Duschwanne
Früher war sie meist etwas höher und konnte so auch als Sitzbadewanne verwendet werden, heute ist sie eher flach – die Duschwanne. Der niedrige Einstieg erleichtert das Betreten der Dusche. Manche Duscher verzichten sogar ganz auf die Duschtasse und haben diesen Bereich wie den restlichen Badezimmerboden gefliest. Wer dies nicht möchte, aber trotzdem gern einen ebenerdigen Einstieg in die Dusche wünscht, findet heute auch Duschwannen, die man in den Boden einlassen kann.
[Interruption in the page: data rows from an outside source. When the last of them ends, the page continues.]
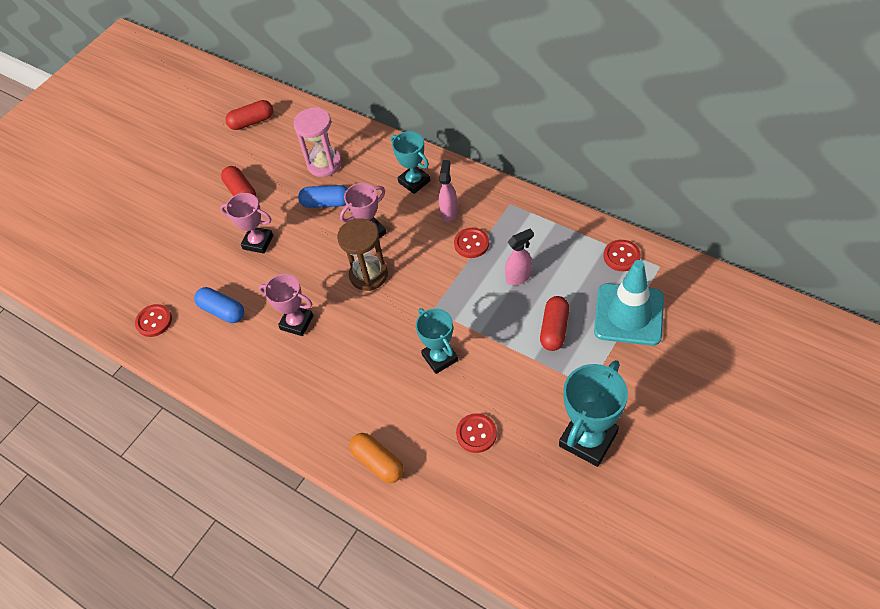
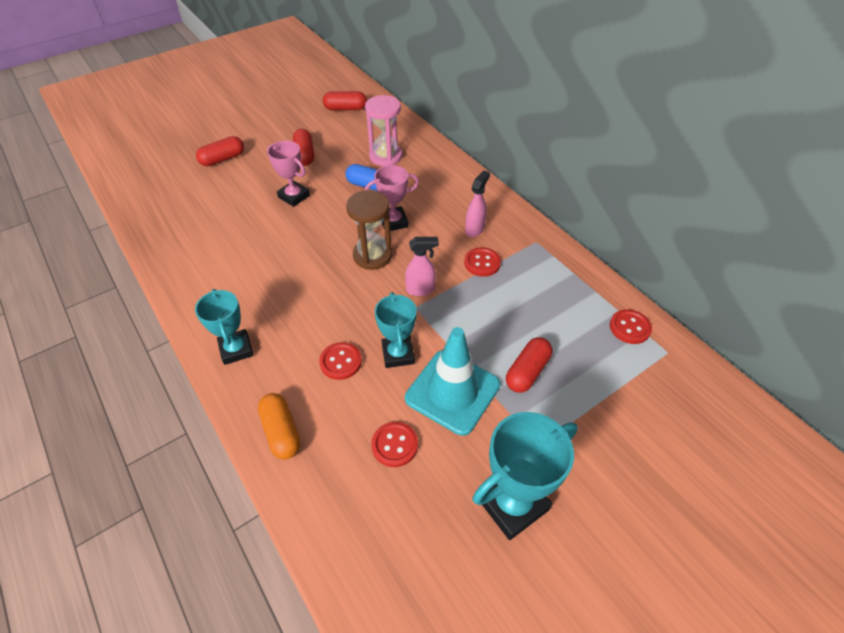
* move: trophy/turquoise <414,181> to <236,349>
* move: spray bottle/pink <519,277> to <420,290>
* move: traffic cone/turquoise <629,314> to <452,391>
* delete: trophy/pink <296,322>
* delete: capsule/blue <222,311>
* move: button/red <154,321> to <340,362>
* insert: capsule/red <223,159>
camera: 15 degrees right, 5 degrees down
Duschwannen sind meist aus Acryl, Email oder Porzellan. Bei hochwertigen Duschtassen wird großer Wert auf Stabilität gelegt. Dabei ist es vorrangig, dass die Wannen kratz-, schlag- und abriebfest sind. Weiterhin sind viele Exemplare lichtecht, sind beständig gegen Säure und sind farbbeständig.
Mithilfe der Duschwand fängt die Duschwanne das Wasser auf und leitet es in den dafür vorgesehenen Abfluss. Oft befindet sich dieser im Eck oder am Rand der Duschwanne, so dass er dem komfortablen Stehen nicht im Weg ist. Bei ebenerdigen Duschwannen gibt es auch Abflüsse, die die Wanne umgeben. So bilden sie optisch ein dezentes Muster um die Duschwanne, während andere Abflüsse einen zentralen Punkt in der Wanne darstellen.
Durch die Duschtasse wird die Form der Dusche bestimmt. Sie kann quadratisch, halbrund, rechteckig, usw. sein. An diese Form passt sich auch die Duschabtrennung an. Die Form und die Größe der Dusche sind neben dem persönlichen Geschmack auch vom Standort im Badezimmer abhängig. Eine runde Dusche wird nicht in eine Ecke passen.
Beim Kauf einer neuen Duschwanne sollten Sie neben der Optik und den praktischen Aspekten auch die Qualität der Wanne berücksichtigen. So haben Sie lange Freude an der Duschtasse und müssen sie nicht nach wenigen Jahren erneut auswechseln.